Autolib': à la recherche d'un modèle économique pour les services de mobilité urbaine

Autolib' s'arrête, Vélib' tousse, des vélos ont plié bagage et des trottinettes électriques arrivent: l'écosystème de la mobilité partagée à Paris est en plein bouillonnement mais cherche encore la recette d'un modèle économique efficace.

Comment expliquer la fin d'Autolib' ?

"Autolib, ça marche", assène Nicolas Louvet, PDG du bureau de recherche 6t: "Un service où chaque véhicule est loué quatre fois par jour et qui a 100.000 usagers réguliers sur un périmètre aussi petit que Paris, ça fonctionne". Les petites voitures grises ont bien conquis des usagers, mais le groupe Bolloré évoque un déficit de 293,6 millions d'euros.

"Le problème c'est que le syndicat (des communes partenaires dont Paris, NDLR) n'a pas choisi entre une logique de service public et une logique commerciale", estime le groupe. "On est parti sur une vocation de service public, mais dans ce cas il aurait fallu assumer les pertes". Bolloré dit aussi avoir subi de plein fouet l'arrivée des VTC (voitures de transport avec chauffeur), qui a "écrêté" selon lui la dynamique.

Autonomy, une société spécialisée dans la mobilité urbaine, recense trois éléments qui ont conduit à l'échec économique du service: un manque d'innovation (notamment le système de déverrouillage à carte au lieu d'un smartphone), des problèmes de maintenance de la flotte de véhicules et une difficulté à démocratiser l'usage.

Qu'est-ce que l'échec d'Autolib' révèle du marché ?

"C'est le signe que des modèles très rigides, un peu monolithiques, où on décide comment on va fonctionner un service de mobilité pour les 15 prochaines années, ça ne fonctionne plus", note Laurent Kennel, directeur général pour la France d'Ofo, une société chinoise de vélos partagés sans borne. "C'est un indicateur que les systèmes plus agiles, flexibles et légers, ont de l'avenir."

M. Kennel rend aussi hommage à Autolib', une "révolution qui a inspiré d'autres formats de partage". Avec Autolib' et les Vélib', les comportements ont évolué. "Les usagers des centres urbains deviennent multimodaux, ils passent de plus en plus d'un mode de transport à l'autre", note Nicolas Louvet, de 6t.

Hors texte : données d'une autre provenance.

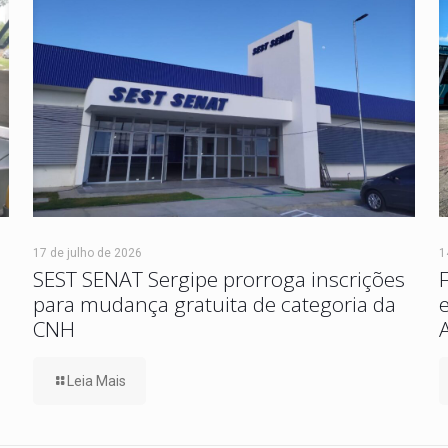
17 de julho de 2026
1
SEST SENAT Sergipe prorroga inscrições
para mudança gratuita de categoria da
CNH
Leia Mais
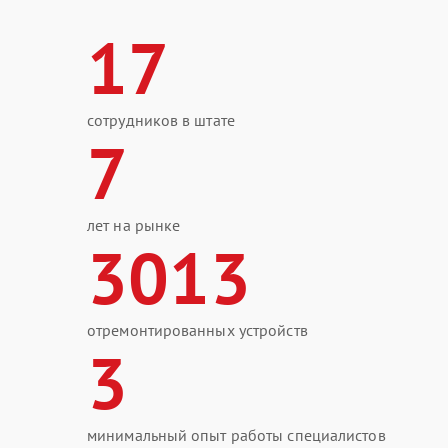
17
сотрудников в штате
7
лет на рынке
3013
отремонтированных устройств
3
минимальный опыт работы специалистов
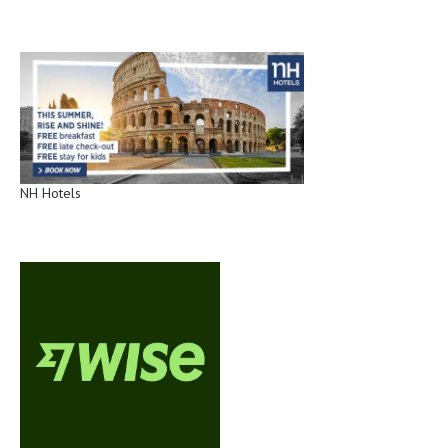
NH Hotels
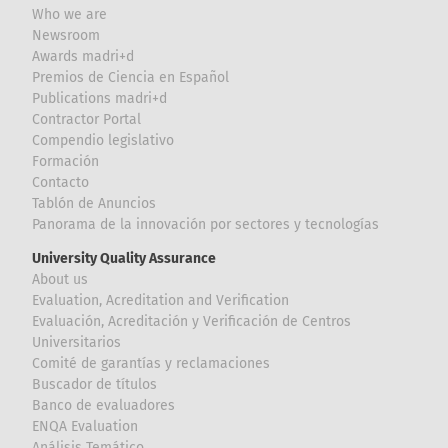
Who we are
Newsroom
Awards madri+d
Premios de Ciencia en Español
Publications madri+d
Contractor Portal
Compendio legislativo
Formación
Contacto
Tablón de Anuncios
Panorama de la innovación por sectores y tecnologías
University Quality Assurance
About us
Evaluation, Acreditation and Verification
Evaluación, Acreditación y Verificación de Centros
Universitarios
Comité de garantías y reclamaciones
Buscador de títulos
Banco de evaluadores
ENQA Evaluation
Análisis Temático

Les analystes s'accordent aussi sur un point: la disparition d'Autolib' va laisser un vide synonyme d'opportunités, car les infrastructures existantes (emplacements et bornes de recharge) vont permettre de favoriser l'utilisation des voitures électriques.

Y a-t-il une série noire à Paris ?

"Il ne faut pas tout mélanger", tempère Nicolas Louvet. "Autolib' est un échec économique, alors que Vélib', c'est un problème de maîtrise de la technologie". Les acteurs de la mobilité ne considèrent pas que les dégradations soient en cause dans les déboires du vélopartage. "Les premiers vélos verts (Gobee.bike) étaient de mauvaise qualité", assure Aymeric Weyland, directeur d'Autonomy.

Chez Ofo, "Nous avons eu de l'incivilité au début, mais elle a été divisée par trois ensuite", constate M. Kennel. "On en mesure moins que dans certains villes anglaises, on est dans la moyenne, il n'y a pas de spécificité française".

Quelles sont les clefs d'un service qui marche ?

Paris compte deux services de vélopartage et deux loueurs de scooters, tous sans borne, des trottinettes électriques ("Lime") mises en circulation vendredi, ainsi que des services de VTC et de covoiturage.

"Deux-trois grands acteurs vont émerger", assure Aymeric Weyland, avant d'énumérer les clefs du succès: avoir le contrôle de sa flotte en temps réel, de la position des véhicules à leur état, recueillir les parcours des utilisateurs pour repérer les points de friction, être compétitif au niveau des prix... "Le gagnant sera celui qui aura le système le plus simple".

Quel modèle économique pour la mobilité urbaine ?

"Si on restait à périmètre constant, à Paris, on pourrait espérer la rentabilité cette année, dès septembre", assure Vincent Bustarret, directeur marketing de Cityscoot (2.000 scooters électriques), qui doit bientôt se lancer dans d'autres villes en France et en Europe.

Pourtant, à ce stade et à de rares exceptions près, "aucun système n'est rentable", rappelle Nicolas Louvet, qui craint une "bulle spéculative". Le modèle économique "n'est pas encore trouvé, c'est comme Uber au début, on assiste à des levées de fonds complètement hallucinantes", renchérit Aymeric Weyland.

Selon Autonomy, l'avenir appartient aux entreprises qui sauront se diversifier, avec de la publicité à bord des véhicules par exemple, ou en revendant, de façon anonyme, les données qu'elles collectent sur les parcours des utilisateurs.